Cuando el computador sea empático.

Columna Tecnológica por José Miguel Santibáñez

empatía.
(A partir del gr. εμπαθεια).
1. f. Sentimiento de identificación con algo o alguien.
2. f. Capacidad de identificarse con alguien y compartir sus sentimientos.
(RAE 2015, http://www.rae.es)
En la película de 1968: “2001, Odisea del Espacio” el computador central “HAL9000”, que controla la nave “Discovery 1”, pasaría con éxito el Test de Turing sobre inteligencias artificiales. No sólo es capaz de controlar la nave, sino que gracias a sus cámaras y micrófonos instalados por toda la nave, es capaz de interactuar en cualquier momento con los tripulantes humanos de la nave. Incluso llega al punto de hacer una “lectura de labios” para enterarse que le desean desconectar algunas capacidades, situación que le provoca serios problemas “de personalidad”. Aunque la película ya está próxima a cumplir 50 años, ninguna otra ha propuesto un computador superior a HAL9000 (ni siquiera los androides de “Star Wars”, “Yo, Robot”, o “Inteligencia Artificial”, el que más se le acerca, probablemente es “Data” de “Star Trek”). HAL9000 llega al punto de suplicar por su vida cuando “Dave” el tripulante que decide desconectarlo, inicia el proceso de apagado de las funciones superiores del super computador. De todos, es el computador que mejor entiende y “sufre” las emociones, y para nosotros, es precisamente eso lo que lo hace “ficción”.

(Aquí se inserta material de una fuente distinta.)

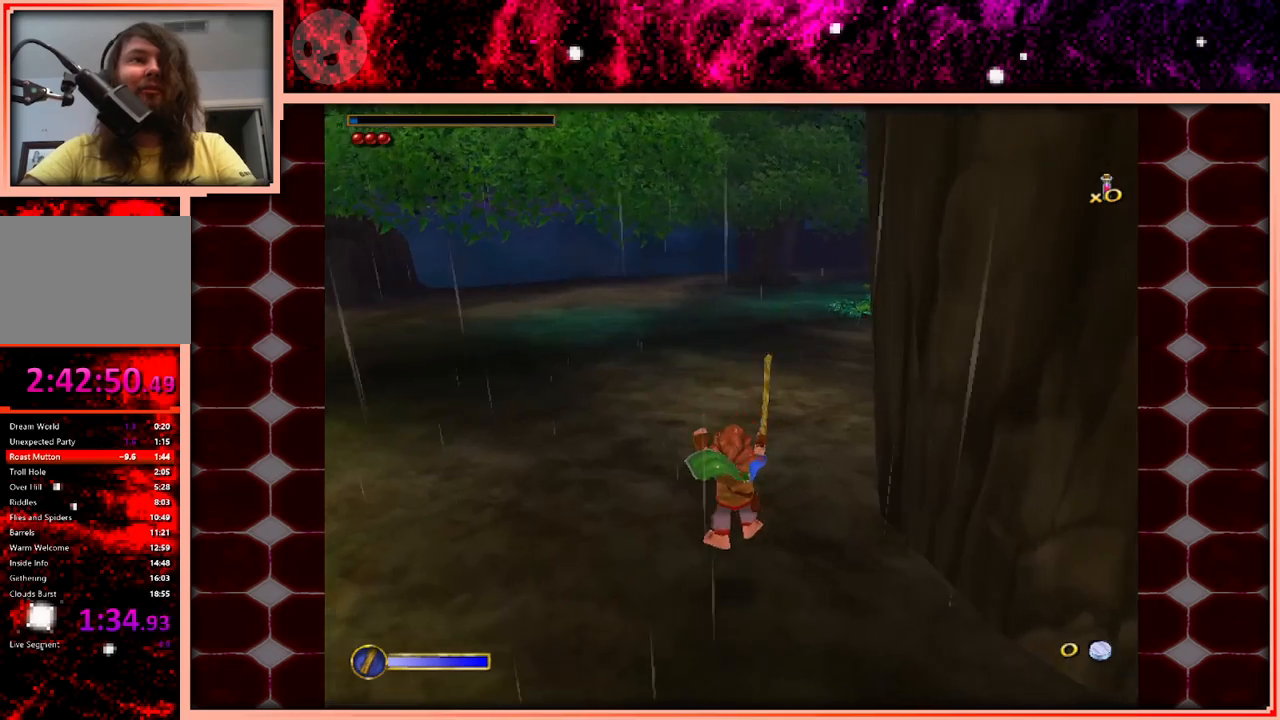
{"keys": ["d", "w"], "events": [[233, "space", "down"], [316, "space", "up"], [416, "d", "down"]]}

Sin embargo, hace años que se ha estado trabajando en el problema de detectar emociones, desde los escritos de Darwin sobre emociones, pasando por el viejo polígrafo (el “detector de mentiras”) se han buscado elementos confiables que nos permitan asegurar si alguien dice la verdad, si miente, e incluso si da muestra de las principales emociones. Y gracias a los aportes de Paul Eckman sobre las microexpresiones (movimientos involuntarios de los músculos de la cara, que en un instante de 0.4 segundo mostraría de forma involuntaria las emociones que experimenta una persona) hay cada vez más herramientas para lograrlo.

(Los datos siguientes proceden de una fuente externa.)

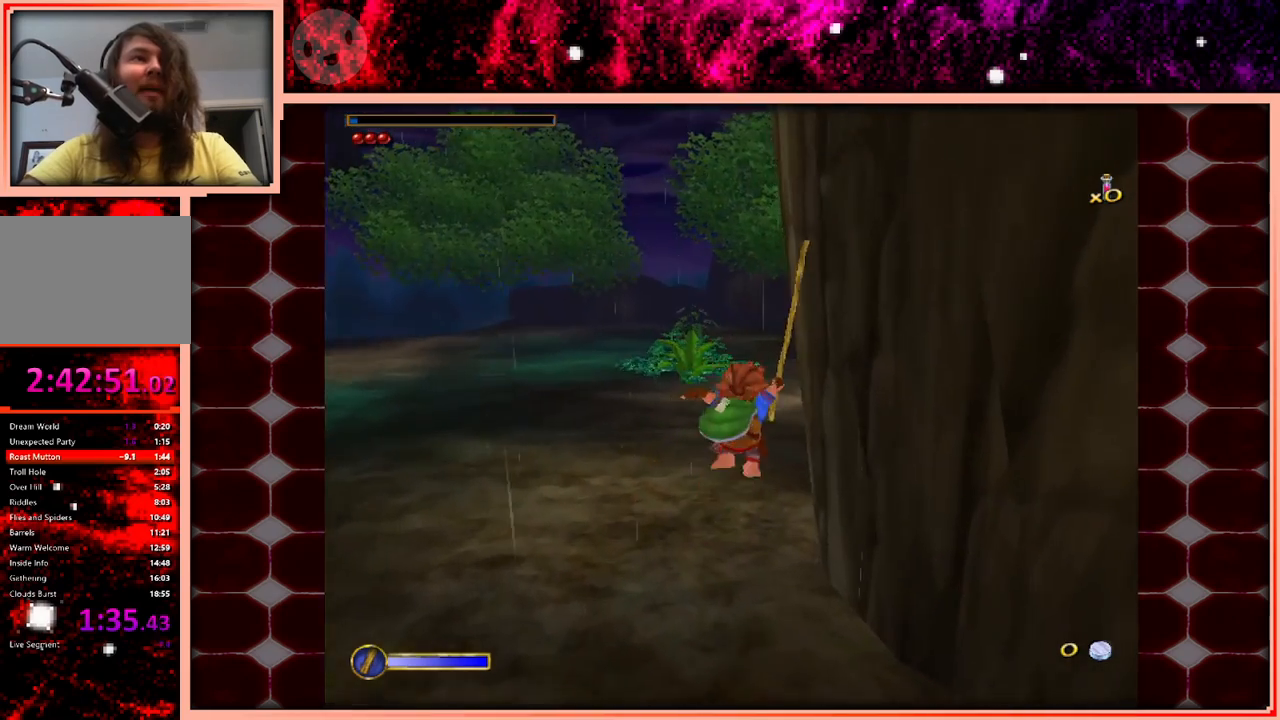
{"keys": ["w"], "events": [[16, "d", "up"]]}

En específico, se están trabajando aplicaciones capaces de hacer un mapeo del rostro (aplicaciones similares a las que se usan para identificar personas) y aprovechando las cámaras de alta definición son capaces de hacer un seguimiento de las microexpresiones y presentar un detallado informe de lo que ocurre en una persona, al mismo -o incluso mejor- nivel que el mejor experto humano existente.

La utilidad más evidente de una aplicación así, sería en los tribunales, donde el sistema podría indicar si testigos o imputados están o no diciendo la verdad. Pero no está lejano el día en que la cámara del computador, laptop o celular podría estar activa para detectar el estado de ánimo del usuario y reaccionar de manera mucho más empática.

Claro que eso nos dejaría sin varios de los “memes” de usuarios frustrados por las respuestas de los sistemas. Y con muchos humanos aún más frustrados porque un computador hace de manera más eficiente, lo que supuestamente todos debiéramos hacer de manera natural.